■ PROVIDED INFORMATION ■

==*==

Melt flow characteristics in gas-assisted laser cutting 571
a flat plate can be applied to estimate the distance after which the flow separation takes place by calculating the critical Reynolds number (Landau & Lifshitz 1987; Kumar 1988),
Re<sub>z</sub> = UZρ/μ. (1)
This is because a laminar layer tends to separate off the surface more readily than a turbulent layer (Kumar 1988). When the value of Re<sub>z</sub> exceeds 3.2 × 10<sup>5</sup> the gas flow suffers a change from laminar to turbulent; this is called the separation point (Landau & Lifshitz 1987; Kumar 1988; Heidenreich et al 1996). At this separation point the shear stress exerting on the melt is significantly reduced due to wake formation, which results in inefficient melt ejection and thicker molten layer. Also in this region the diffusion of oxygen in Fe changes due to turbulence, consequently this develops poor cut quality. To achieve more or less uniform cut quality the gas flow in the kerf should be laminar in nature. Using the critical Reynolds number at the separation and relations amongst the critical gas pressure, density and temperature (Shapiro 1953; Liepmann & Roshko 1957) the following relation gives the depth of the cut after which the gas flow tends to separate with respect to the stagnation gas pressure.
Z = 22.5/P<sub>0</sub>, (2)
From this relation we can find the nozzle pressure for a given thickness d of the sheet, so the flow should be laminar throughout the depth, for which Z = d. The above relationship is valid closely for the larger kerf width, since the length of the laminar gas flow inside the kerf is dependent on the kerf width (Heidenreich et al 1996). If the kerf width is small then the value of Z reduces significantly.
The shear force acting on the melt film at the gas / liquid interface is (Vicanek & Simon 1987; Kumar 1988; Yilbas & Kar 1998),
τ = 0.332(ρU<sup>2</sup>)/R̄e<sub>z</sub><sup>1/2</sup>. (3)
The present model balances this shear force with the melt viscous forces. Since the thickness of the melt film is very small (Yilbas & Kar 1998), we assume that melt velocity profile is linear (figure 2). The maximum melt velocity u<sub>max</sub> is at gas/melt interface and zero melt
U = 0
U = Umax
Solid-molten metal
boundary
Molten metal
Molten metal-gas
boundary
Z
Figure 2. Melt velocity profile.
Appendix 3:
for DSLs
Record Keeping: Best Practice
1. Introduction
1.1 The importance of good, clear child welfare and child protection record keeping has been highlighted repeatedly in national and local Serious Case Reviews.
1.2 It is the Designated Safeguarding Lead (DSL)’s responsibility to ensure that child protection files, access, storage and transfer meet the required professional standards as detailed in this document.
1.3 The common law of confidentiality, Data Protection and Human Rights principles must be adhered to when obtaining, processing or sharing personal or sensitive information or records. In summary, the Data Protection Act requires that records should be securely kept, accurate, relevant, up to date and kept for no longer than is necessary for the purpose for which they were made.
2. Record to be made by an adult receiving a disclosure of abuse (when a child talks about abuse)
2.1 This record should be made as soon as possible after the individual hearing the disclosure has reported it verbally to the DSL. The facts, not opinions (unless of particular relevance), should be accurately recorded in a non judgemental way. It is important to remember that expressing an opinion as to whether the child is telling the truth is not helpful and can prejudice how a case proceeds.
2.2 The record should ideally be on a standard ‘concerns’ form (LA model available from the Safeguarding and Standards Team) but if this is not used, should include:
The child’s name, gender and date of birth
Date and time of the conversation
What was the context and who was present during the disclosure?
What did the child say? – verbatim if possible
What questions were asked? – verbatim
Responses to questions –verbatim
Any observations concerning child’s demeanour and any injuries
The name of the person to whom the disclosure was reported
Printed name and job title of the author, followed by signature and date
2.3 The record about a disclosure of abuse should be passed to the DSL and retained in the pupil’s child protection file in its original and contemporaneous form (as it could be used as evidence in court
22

==*==

■ TASK DIRECTIONS ■
Please retype the listing word for word, from its first line through the line containing "Re<sub>z</sub> = UZρ/μ. (1)", and add nothing else.

■ RESPONSE FOR THIS EXERCISE ■
Melt flow characteristics in gas-assisted laser cutting 571
a flat plate can be applied to estimate the distance after which the flow separation takes place by calculating the critical Reynolds number (Landau & Lifshitz 1987; Kumar 1988),
Re<sub>z</sub> = UZρ/μ. (1)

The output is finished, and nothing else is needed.